Firstly, I think it's important to highlight that farming and forestry are not mutually exclusive, quite the opposite in fact.

Trees on farms can create wide benefits including diversifying income, improving land productivity, addressing environmental issues like erosion, water quality and climate change, increasing habitats for a range of native species and enhancing our natural landscapes. It will also support New Zealand to move towards a low-emissions economy — which the government is committed to achieving.

With this in mind, the One Billion Trees Programme is aiming to plant between 230,000 and 430,000ha over the next 10 years.


If all this new planting occurred by integrating trees on farmland, that would equate to just over 3 per cent of all farmland (currently 12.6 million hectares) across the country.

That does not suggest a major conversion of farms to forests, and that is not what we are aiming for. We know how important farming is to our economy, and will continue to be.

We do need to work together to address wider environmental issues and improve land-use to support a balance between volume and value and reinforce our reputation as a world leader in sustainable grown, low emissions, high value natural products.

That is why there is $118 million in the One Billion Trees Fund supporting farmers to integrate trees on their land.
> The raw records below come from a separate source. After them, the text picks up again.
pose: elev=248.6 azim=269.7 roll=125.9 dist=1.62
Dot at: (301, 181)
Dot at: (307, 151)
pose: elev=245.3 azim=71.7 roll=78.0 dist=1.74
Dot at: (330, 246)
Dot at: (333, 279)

This Fund is explicit in its approach — it does not subsidise whole farm conversion. Rather, it is supporting landowners — particularly farmers — to get the best out of their land.
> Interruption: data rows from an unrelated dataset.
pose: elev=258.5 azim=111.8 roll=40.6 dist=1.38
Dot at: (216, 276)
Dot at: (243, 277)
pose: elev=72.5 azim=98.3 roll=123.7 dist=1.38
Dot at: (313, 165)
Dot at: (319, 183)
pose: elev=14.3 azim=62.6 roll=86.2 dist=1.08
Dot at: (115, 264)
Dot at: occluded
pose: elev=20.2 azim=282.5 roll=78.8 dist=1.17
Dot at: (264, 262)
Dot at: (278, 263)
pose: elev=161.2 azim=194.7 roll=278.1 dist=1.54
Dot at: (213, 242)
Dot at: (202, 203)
The One Billion Trees Fund has a target of planting two-thirds natives, a maximum hectare limit unless in exceptional circumstances, and higher payments for the most erodible land. To date, all of the grants approved are for planting projects under 140 hectares.

At the same time, it's important to note that land-use change is variable because it is primarily driven by the aspirations of individual landowners, sector innovation and market drivers.

Yes, we are seeing high log and carbon prices which means forestry is an attractive investment right now. This affords farmers the opportunity to turn unproductive land into an asset. This isn't new for many farmers though, with 1700 of the 2100 participants in the Emissions Trading Scheme being farm foresters.

All this needs to be looked at in context — as markets change, so too does land use.


Take for instance the last decade or so where more forestry was converted to farmland at over 7000ha per year. Or the fact that the long-term trend is a reduction in the total number of farms due to things like farm amalgamation and an ageing population.

Even so, we will continue to monitor changes to land-use and how market drivers are influencing this. Interestingly, statistics from REINZ suggest that there were 56 fewer farm sales for the three months ending April 2019, in comparison to the same period last year.

We will also continue to look at overseas investment as a result of streamlining this process.

Currently though, this process has seen just seven sales approved by the Overseas Investment Office. Four are sales of forests, and three involve farms, with a total of 2300ha of land to be planted and a further 1200ha to remain in current land-use.

At the end of the day, the government is committed to supporting communities to embrace the opportunities in front of us that have arisen from global and local drivers.

Achieving our goals is an ongoing and evolving process and we all have an important role to play. That is why Te Uru Rakau is increasing its regional presence to build even closer relationships with landowners and ensure long term, sustainable land-use that supports our goals as a country.